Per entrare nel merito, di cosa sono accusate queste compagne anarchiche? Prima di tutto di avere delle idee pericolose per un sistema basato sul potere e sul dominio della merce, ben difeso da un sistema tecnico che non è neutrale e che persuade la maggioranza delle persone all'opinione che questo mondo sia ineluttabile. Il sacrilegio esiste quando c'è chi interpreta la vita sempre con un coltello fra i denti, soffiando sul fuoco ogni volta che si scorgono possibilità di rottura con l'esistente o quando si sopravvive in apparente pace sociale, ispirando anche altre ad agire contro il nemico. Considerando ciò che venne scritto a proposito di un anarchico di Bialystok, “conosceva solo le gioie di una lotta intensa e febbrile. M. riconosceva solo un nemico, la tranquillità, la monotonia, la banalità”, va da sé che lo sguardo di chi cospira contro l'esistente si muove senza sosta un po' dappertutto. Se per il mondo in cui viviamo è giusto che Eni, come tante altre multinazionali, continuino a devastare il pianeta e ad alimentare guerre per l'oro nero; se gli stupri, le torture e i pestaggi che avvengono nelle caserme e nelle carceri hanno senso per mantenere questa mortifera tranquillità, allora noi stiamo dalla parte del torto con queste individualità anarchiche, accusate di aver colpito proprio questi tentacoli del dominio. Rifiutando la logica della colpevolezza e dell'innocenza, non c'interessa sapere se siano state loro o meno, ma siamo ben contenti di sapere che queste pratiche siano esistite in passato e continuino ad esistere ancora oggi.

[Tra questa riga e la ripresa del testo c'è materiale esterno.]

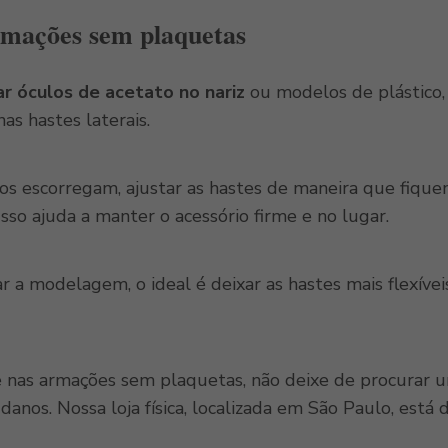
rmações sem plaquetas
r óculos de acetato no nariz
ou modelos de plástico,
nas hastes laterais.
os escorregam, ajustar as hastes de maneira que fiquem
Isso ajuda a manter o acessório firme e no lugar.
tar a modelagem, o ideal é deixar as hastes mais flexívei
e nas armações sem plaquetas, não deixe de procurar um
danos. Nossa loja física, localizada em São Paulo, está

Per le accuse che pendono sulla testa dei compagni incarcerati non ha senso separare la repressione che colpisce gli antiautoritari da quella che cerca di stroncare, spesso preventivamente (come nel caso dell'operazione Ritrovo ai danni delle anarchiche di Bologna), ogni critica all'ordine e qualunque sintomo di rivolta non recuperabile dai falsi critici dell'esistente. Fra una minaccia “terroristica” e un contagio del virus della servitù, fra “lotta alla criminalità” e gestione della guerra all'epoca dell'epidemia, il discorso repressivo sta usando il suo manganello concettuale per difendersi dagli assalti del presente. In un periodo in cui il mondo sta cambiando ad una diversa velocità, dove la militarizzazione degli spazi diventa sempre più asfissiante, le condizioni di sopravvivenza si fanno sempre più stringenti e il controllo totalitario della tecnologia fa i conti più con la persuasione dei suoi sudditi che con la critica di qualche individuo affascinato dall'autismo degli insorti, la questione essenziale è come e perché sconvolgere il mondo dell'identico con la passione dello straordinario. Per non darsi al banale, per difendere tutte le ribelli rinchiuse nelle galere e per guardarsi la mattina allo specchio e rendersi conto che la tetra realtà non può fermare i sogni di sovversione. Alla fine anche le più pessimiste l'avranno notato: se purtroppo alcuni anarchici scendono a compromessi con la fandonia della politica o con l'orrore della violenza gregaria, non prendendo una posizione chiara ed etica neanche quando accadono sopraffazioni inaccettabili, le idee sovversive invece, quando la rabbia esplode, sono linfa vitale per scardinare questo mondo. L'attacco degli insorti al mondo poliziesco partito dall'ennesimo omicidio ai danni di un afroamericano non ci parla proprio di questo? Vogliamo lasciarci assuefare dalla monotonia (anche quella militante) o viverci l'utopia?